Mark Gerzon, in his book Leading Through Conflict: How Successful Leaders Transform Differences into Opportunities, outlines four essential questions for approaching conflict. Make a habit starting your approach by asking yourself:
- “What else can I learn about this situation?”
- “Is there some useful, perhaps vital, information that I lack?”
- “Do I truly understand the way others see the situation?”
- “Should I consult with others before I intervene?”
Leaders who make a habit of asking themselves these questions avoid the impulsive decisions that generate years of regret later. I am not exaggerating when I say, “years later.” I have worked with leaders who described significant turning points that cost time, money, and tons of emotional energy in colossal set backs. Rather than ask themselves these questions they responded to in hast and anger. We can and should learn from similar examples.
Ask yourself these questions then you are more ready to engage conversation with the source of the conflict.
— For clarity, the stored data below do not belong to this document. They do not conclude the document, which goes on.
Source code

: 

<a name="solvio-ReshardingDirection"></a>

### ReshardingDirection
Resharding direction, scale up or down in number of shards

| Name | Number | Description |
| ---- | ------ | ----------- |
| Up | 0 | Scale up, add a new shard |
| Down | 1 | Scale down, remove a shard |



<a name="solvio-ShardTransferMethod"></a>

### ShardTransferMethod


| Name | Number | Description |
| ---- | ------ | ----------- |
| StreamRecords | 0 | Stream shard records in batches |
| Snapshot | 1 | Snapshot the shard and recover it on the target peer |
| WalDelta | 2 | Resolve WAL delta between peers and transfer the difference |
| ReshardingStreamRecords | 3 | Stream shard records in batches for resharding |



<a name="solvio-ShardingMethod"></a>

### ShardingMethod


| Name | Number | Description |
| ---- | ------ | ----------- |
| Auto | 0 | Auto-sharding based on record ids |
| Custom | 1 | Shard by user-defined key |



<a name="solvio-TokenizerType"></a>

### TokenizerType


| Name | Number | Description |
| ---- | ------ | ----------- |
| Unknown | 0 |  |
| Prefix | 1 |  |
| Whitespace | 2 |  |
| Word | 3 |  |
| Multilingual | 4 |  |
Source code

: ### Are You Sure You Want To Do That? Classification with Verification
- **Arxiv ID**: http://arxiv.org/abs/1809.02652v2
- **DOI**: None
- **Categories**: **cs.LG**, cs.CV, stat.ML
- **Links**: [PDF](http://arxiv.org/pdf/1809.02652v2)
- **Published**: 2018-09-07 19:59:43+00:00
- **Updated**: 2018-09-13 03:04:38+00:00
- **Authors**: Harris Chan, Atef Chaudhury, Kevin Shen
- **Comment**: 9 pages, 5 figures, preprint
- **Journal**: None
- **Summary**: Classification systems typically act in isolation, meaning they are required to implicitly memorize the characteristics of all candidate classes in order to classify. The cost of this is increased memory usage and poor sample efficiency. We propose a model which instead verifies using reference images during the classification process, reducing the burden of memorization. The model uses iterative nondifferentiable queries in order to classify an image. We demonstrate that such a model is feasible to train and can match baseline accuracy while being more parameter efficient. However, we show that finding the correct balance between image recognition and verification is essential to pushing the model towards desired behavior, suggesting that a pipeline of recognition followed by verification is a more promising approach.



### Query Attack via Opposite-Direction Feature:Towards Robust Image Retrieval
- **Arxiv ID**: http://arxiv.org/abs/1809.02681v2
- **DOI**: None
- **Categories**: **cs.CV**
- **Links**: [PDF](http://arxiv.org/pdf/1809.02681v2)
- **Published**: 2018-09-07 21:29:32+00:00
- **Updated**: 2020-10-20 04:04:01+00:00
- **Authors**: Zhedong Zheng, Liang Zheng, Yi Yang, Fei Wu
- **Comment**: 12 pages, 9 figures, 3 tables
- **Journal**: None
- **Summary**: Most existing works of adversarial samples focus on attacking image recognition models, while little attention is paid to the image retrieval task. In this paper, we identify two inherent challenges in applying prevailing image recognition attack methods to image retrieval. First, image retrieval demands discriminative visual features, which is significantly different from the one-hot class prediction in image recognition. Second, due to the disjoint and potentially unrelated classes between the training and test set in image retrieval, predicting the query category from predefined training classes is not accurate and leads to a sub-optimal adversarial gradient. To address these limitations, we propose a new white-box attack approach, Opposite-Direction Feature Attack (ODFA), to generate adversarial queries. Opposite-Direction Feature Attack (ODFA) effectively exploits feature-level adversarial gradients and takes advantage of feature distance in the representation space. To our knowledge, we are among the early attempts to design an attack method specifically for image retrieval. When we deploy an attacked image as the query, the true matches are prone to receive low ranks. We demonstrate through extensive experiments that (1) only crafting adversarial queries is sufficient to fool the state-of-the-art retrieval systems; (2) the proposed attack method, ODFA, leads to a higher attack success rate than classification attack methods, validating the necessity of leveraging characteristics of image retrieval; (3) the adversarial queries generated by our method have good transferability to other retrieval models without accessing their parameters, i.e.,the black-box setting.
The goal in engaging any conflict is to listen generatively and not reflectively. Generative listening listens from the context of the whole system while reflective listening only hears from inside one’s self. The pitfall of reflective listening is that subjectivity pushes leaders down the rabbit hole of Wonderland and end up with a distorted view of reality. Generative listening on the other hand provides the leader an opportunity to move from simply managing conflict to engaging transformation. Generative listening uses several important skills. Invite someone with whom you have strongly disagreed to talk with you while you listen – take the following steps.
- Find a good space. Choose a place to talk without distractions.
- Take the time. Let the other person tell their story.
- Respond (versus react). Choose your body language, tone and intention.
- Show interest. Make eye contact; focus on the person speaking; don’t answer your phone or look at your BlackBerry.
- Be patient. It’s not easy for people to talk about important things.
- Listen for content and emotion. Both carry the meaning at hand. It’s OK sometimes to ask, “How are you doing with all this?”
- Learn. Listen for their perspective, their view. Listen for their experience. Discover or learn a new way of seeing something.
- Follow their lead. See where they want to go. Ask what is important to them (rather than deciding where their story must go or how it must end).
- Be kind. Listen with heart as well as with mind.
After doing this notice the difference this makes in how you feel about your relationship with the other person. The act of listening not only brings clarity for both people in the conversation it often brings items to light that have never been considered before. One conversation does not have to resolve all issues however; a good act of listening goes a long way in bridging seemingly unbridgeable differences.
Leadership i.e., the ability to create a new vision for group action amid competing perspectives, values, and allegiances; is all about getting through conflict.